In an interview with the right-wing Channel 14, Prime Minister Benjamin Netanyahu also recounts the decision-making process leading up to the strike to eliminate Hezbollah leader Hassan Nasrallah two months ago.
Netanyahu pushes back against those who claim he opposed it.
Opponents of the move told the security cabinet that a full-blown war with Iran could erupt and that the US would have to be notified ahead of the strike, he says. He says he rejected that condition.
Netanyahu says he stopped the cabinet meeting at that stage: “I said that I wanted to think about the matter of the war, and I said that I would get back to them. Some people breathed a sigh of relief because they thought that by time I come back, Nasrallah would at least disappear and go to some other hiding place.”

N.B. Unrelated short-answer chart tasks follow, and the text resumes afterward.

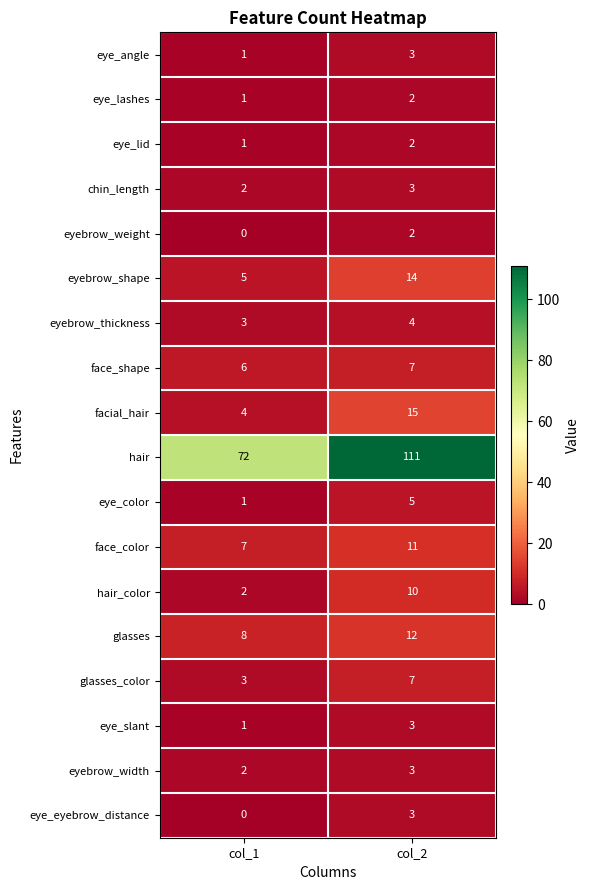

Rank the categories by face_shape value from lowest to highest.

col_1, col_2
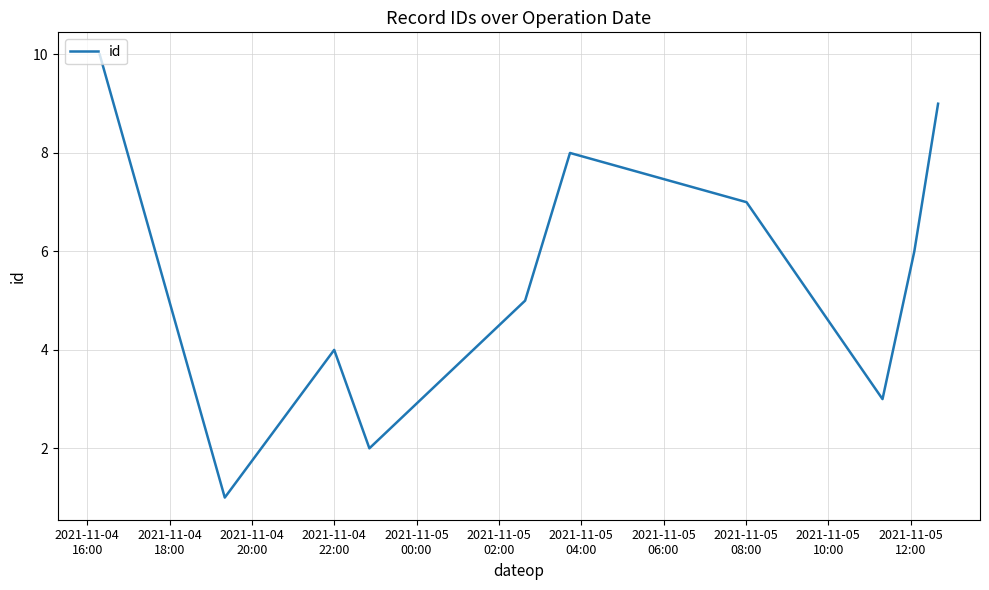

What is the greatest value displayed?

10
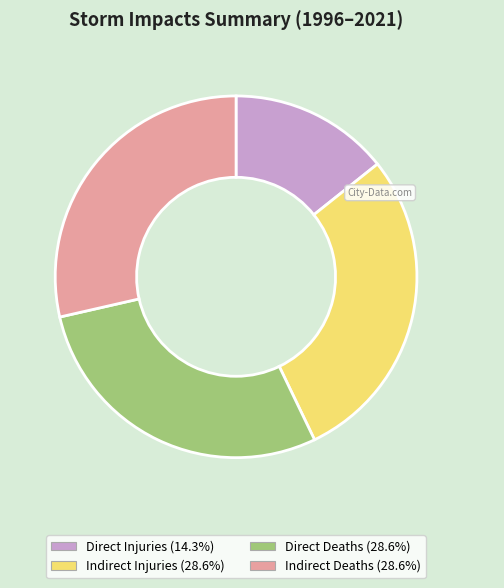

Is the sum of Direct Deaths and Indirect Deaths greater than half?

Yes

During his flight to New York in September, ahead of his speech to the United Nations, Netanyahu says he decided to take out Nasrallah. “I got on the Wing of Zion, which has a secure communication system. I slept for two hours, then I picked up the phone to the Defense Minister and the Chief of Staff and said: ‘I’ve decided. We’re going after him. We are taking all the risk, and it’s worth the risk.”
After landing in New York, Netanyahu convened the security cabinet by phone to approve the decision. “I said that the Americans can be informed, but more or less when the planes are already in the air.”
Netanyahu denies the theory that his trip to the UN was meant to trick Nasrallah into letting his guard down.